Despite that, it’s a game that’s absolutely worth checking out on its own. It follows a boy, Leo, whose colony is attacked by an army, and he ends up running into a factory where an experimental human-operated robot is being kept. One thing leads to another, and suddenly our eleven-year-old is blowing through an entire army in the cockpit of a robot called Jehuty.

Also, the cockpit for the main robot looks like a dick.

Subtlety, thy name is not Kojima.

What does it get right? Whereas Ghost in the Shell and Front Mission seem to focus on the bulky weight and power of the robot, Zone of the Enders focuses more on the speed aspect. Flying through the air feels fluid as hell, even in this near two-decade-old game.

Ring of Red (2002)

What is it? This is undoubtedly the most obscure game on this list, coming at the very start of the PlayStation 2’s life cycle, way back in 2000. It’s set in an alternate history version of Japan where, after their loss in World War II, are occupied by both Soviet Russia and the United States where tensions are heating up. Oh, also in this history, the main form of warfare are slow-moving walking tanks. As one does.

I have a soft spot for this game. I’ve spent maybe 100 hours on it without ever beating it because it’s pretty hard and I’m pretty bad at video games. It’s the kind of weird game that probably wouldn’t get made now. It’s a blend of an incredibly punishing strategy game and a slightly less punishing strategy shooter, and when you layer an incredibly dense plot on top of that, it doesn’t exactly scream million dollar seller.

What does it get right? It’s a blend of what made Ghost in the Shell great and what made Front Mission great: it’s the all-powerful feeling of controlling a problematic weapon of war with all the tactical planning and deep world-building that makes that all-powerful feeling lived-in.

Dynasty Warriors Gundam (2007)

What is it? The second Warriors spinoff (depending on if you consider Samurai Warriors a spinoff of Dynasty Warriors or its own series) it was at this point where Koei-Tecmo realised that their one man against a thousand men hack-and-slash gameplay could work for literally any franchise. (See also: Zelda, One Piece, Fire Emblem)

What does it get right? It lets you beat up a thousand robots while playing as your own robot. It’s also incredibly fun if you find the Warriors games fun, which I very much do.

And now, on a technicality…

Metal Gear Solid 4 (2007)

What is it? Metal Gear Solid 4 is a ridiculous, overstuffed, heavy-handed game about war in a modern age, clones, ageing, traumatized women being shoved into robots and leading private military companies, and also a guy who pisses himself a lot.

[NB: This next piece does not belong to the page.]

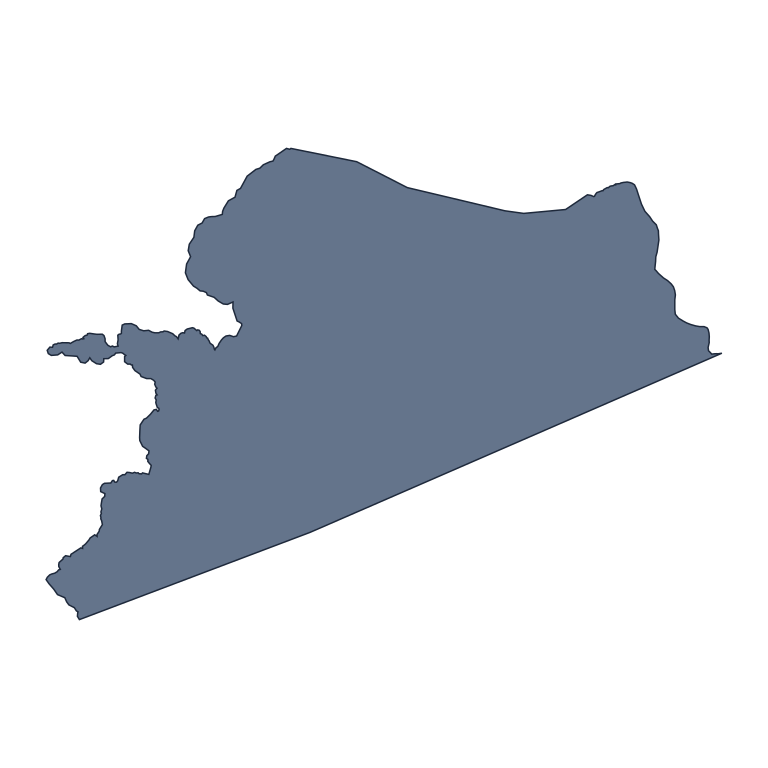 Medorm, Aimeliik, Palau
{"feature_id": "81905179B56582984107965", "entity_name": "Medorm", "entity_type": "district", "adm_level": 2, "iso_a3": "PLW", "parent_name": "Palau", "parent_adm1": "Aimeliik", "projection": "mercator", "projection_center": [134.484, 7.466], "detail": "fine", "context": "isolated", "style": "filled", "palette": "slate", "viewbox_px": 768, "rotation_deg": 0, "n_neighbors": 0, "source": "geoboundaries", "source_scale": "gbopen_adm2", "svg_char_len": 4708}
<svg xmlns="http://www.w3.org/2000/svg" viewBox="0 0 768 768"><path d="M721.9,353.2L718.1,353.8L716.3,353.7L714.5,353.8L711.7,354.1L710.4,352.6L708.5,350.7L708.1,347.5L709.2,342.6L709.1,340.1L709.3,336.8L709.0,333.0L708.1,329.4L707.0,327.8L704.0,326.6L699.7,326.6L695.6,325.9L690.7,324.5L686.6,322.9L682.9,320.9L678.4,318.1L675.3,314.2L674.8,309.6L674.8,299.8L675.4,294.9L675.1,293.1L674.7,290.6L673.4,286.8L671.3,284.0L667.6,280.6L663.4,277.9L658.5,273.5L656.1,270.7L654.8,269.4L655.0,267.0L655.6,261.5L655.8,256.8L657.1,252.2L658.9,240.0L658.5,233.9L658.4,230.7L657.5,228.5L656.3,224.8L652.6,221.1L649.7,216.7L644.9,211.3L641.5,204.2L638.2,194.2L636.6,189.2L635.5,186.8L634.5,184.8L632.2,183.3L630.2,182.6L628.7,182.3L627.1,182.0L625.8,182.2L623.6,182.4L620.8,183.0L619.9,183.6L615.6,184.0L615.6,184.8L614.8,184.6L613.0,185.8L612.2,185.8L610.1,186.2L608.3,187.7L607.2,187.6L603.8,189.5L603.0,190.7L602.1,190.7L598.6,192.0L598.0,192.2L597.0,192.5L596.1,193.5L595.1,195.0L594.5,196.3L593.8,196.6L592.8,196.2L591.0,195.4L587.4,194.8L565.6,209.5L523.7,213.4L504.9,210.8L460.4,200.2L407.3,187.6L356.7,161.7L290.9,148.4L289.7,149.3L286.5,148.4L275.3,156.1L273.9,159.4L272.9,161.1L270.1,161.7L263.4,164.7L259.8,168.2L255.9,169.4L247.2,176.1L240.5,188.4L236.9,190.4L235.0,197.2L228.4,200.8L223.9,208.1L222.6,211.4L222.3,214.4L215.2,216.5L211.3,216.6L208.5,217.0L204.6,218.6L202.1,223.0L197.8,225.2L194.7,230.8L193.9,237.3L189.3,244.2L188.2,250.7L190.6,256.7L186.6,264.0L185.4,272.8L188.1,279.6L193.5,286.1L196.9,288.2L200.1,290.9L203.2,291.2L206.4,292.6L207.4,295.0L214.1,297.3L218.2,301.0L223.3,304.0L227.5,304.4L233.0,302.0L232.9,308.2L237.1,321.0L239.2,322.0L241.6,323.6L241.8,325.5L236.6,336.0L233.5,336.7L229.7,335.4L226.0,336.0L223.4,337.8L221.5,339.9L219.1,343.4L217.8,346.4L215.9,347.9L214.9,349.9L214.4,349.3L213.8,347.0L212.9,345.2L210.9,343.8L209.8,342.8L209.2,341.0L208.4,340.0L207.6,338.1L206.7,337.8L206.2,336.6L204.5,335.2L202.8,335.6L201.7,334.1L200.3,333.6L200.1,331.4L199.1,330.2L197.6,329.9L196.8,330.6L193.9,328.1L192.4,327.7L187.2,329.0L185.1,330.5L184.5,333.0L182.7,332.7L180.9,333.3L179.0,335.0L178.1,338.9L176.4,336.6L175.0,335.9L172.7,333.7L169.4,332.3L167.6,331.5L164.1,331.0L163.0,331.8L160.7,331.9L158.7,332.8L154.9,332.8L152.1,332.2L148.6,330.3L143.7,330.8L139.2,329.4L136.3,325.8L131.3,323.6L127.6,323.8L124.8,323.9L122.2,325.1L121.4,331.0L121.4,333.3L120.6,334.0L119.1,334.2L117.8,335.2L118.1,339.9L117.4,343.7L118.1,346.1L114.2,346.9L112.4,346.0L110.6,346.8L107.9,345.3L106.5,343.5L105.1,341.6L105.1,338.8L104.0,335.6L102.3,334.2L96.9,334.3L94.4,334.0L89.8,333.3L87.6,333.7L87.0,335.2L85.3,335.5L84.4,336.2L83.0,337.4L83.8,338.7L82.7,339.0L81.5,338.7L78.8,340.1L76.9,340.0L73.5,341.6L70.2,343.5L69.1,342.8L62.1,342.7L59.6,343.3L58.1,343.1L56.5,344.1L55.1,344.0L53.2,344.9L52.5,347.3L49.9,347.1L47.2,350.3L48.3,353.6L51.3,355.4L57.7,354.9L62.0,352.1L65.1,355.5L71.5,355.9L77.1,356.3L80.7,362.2L85.1,363.1L88.1,360.7L89.8,357.8L91.8,360.7L96.5,363.7L100.5,364.3L103.6,362.0L103.8,358.7L108.3,358.6L110.1,357.3L112.3,355.7L114.4,354.9L115.7,353.1L121.1,352.6L122.8,353.2L124.6,354.7L125.8,355.4L124.6,356.6L124.6,361.7L127.7,364.1L130.3,364.1L131.3,365.0L132.4,365.0L132.6,367.4L134.9,370.6L140.0,374.1L141.1,376.5L146.7,378.6L150.9,378.6L153.7,380.3L155.2,382.1L154.7,384.2L155.8,386.9L157.0,388.2L155.4,390.2L155.9,393.1L157.1,394.9L155.9,395.3L155.1,398.0L156.2,399.9L155.8,402.5L156.1,403.8L157.4,407.6L158.7,408.2L159.1,409.3L158.6,411.0L157.6,411.3L156.4,409.4L154.0,409.9L150.4,414.3L146.4,418.2L144.0,419.2L140.2,424.9L139.9,430.0L139.6,437.6L139.8,440.6L142.6,446.3L145.8,448.5L149.0,450.9L148.6,453.8L146.8,455.7L146.4,458.4L147.8,459.3L147.9,460.1L147.8,461.4L149.3,463.3L151.2,465.4L150.9,467.2L148.8,474.4L142.5,472.9L141.6,473.9L139.0,473.7L138.2,472.8L136.2,473.0L134.6,472.3L132.4,473.2L129.5,472.5L127.0,472.3L124.9,474.7L122.7,474.7L118.7,477.2L117.7,480.8L116.5,482.2L114.9,482.2L113.7,480.4L112.4,480.6L110.8,483.0L104.5,483.3L102.4,484.6L100.5,488.0L100.7,491.6L104.9,493.6L104.7,496.4L102.1,498.9L101.4,503.0L101.0,505.8L101.8,508.9L100.9,512.0L101.4,513.2L100.4,515.7L100.9,517.2L100.8,518.9L101.6,520.6L102.4,524.6L99.4,529.4L99.2,531.2L97.0,534.5L97.1,536.4L94.7,534.8L90.1,538.0L89.0,539.9L85.6,543.9L84.2,545.1L82.5,546.3L82.6,548.4L80.8,547.9L76.2,550.9L71.0,554.3L70.4,556.5L68.2,556.2L65.6,555.7L63.2,557.7L63.0,559.0L59.1,562.5L58.7,564.7L58.8,566.6L60.3,569.4L58.6,569.9L57.2,571.7L54.7,573.2L51.7,574.0L49.7,574.9L47.3,577.3L46.1,579.6L48.9,583.6L53.7,589.1L57.5,594.6L64.8,597.7L66.7,601.9L68.9,604.9L74.4,607.7L76.4,610.9L78.0,611.8L77.7,613.0L77.4,616.3L79.4,619.6L310.0,532.4L721.9,353.2Z" fill="#64748b" stroke="#1e293b" stroke-width="1.5"/></svg>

However, the best and most fun part of the game is when you, as Snake, get to pilot Metal Gear REX and fight off against Metal Gear RAY. This is the part of the game I’m referring to, even though I’m a big fan of the rest of it as well. For brief context: Metal Gear REX is the nuclear warhead wielding manned robot from Metal Gear Solid 1. It is a walking tank, and also it makes dinosaur noises for some reason.

Metal Gear RAY is the nuclear warhead wielding manned robot from Metal Gear Solid 2, and was built as a deterrant for Metal Gear REX. It is also a walking tank, also makes dinosaur noises, but looks more like Lugia from Pokemon.

What does it get right? It puts you in a massive robot and allows you to fight another massive robot. You feel the full weight of each robot’s power. You feel massively in control of each movement. Each hit feels visceral, each movement feels considered. You believe you are in control of the robot that could destroy the world. It’s a rush.

Also, the only thing it needs to get right, the only thing that any of these games, even Left Alive needs to get right, is that it’s really undeniably, fucking fun.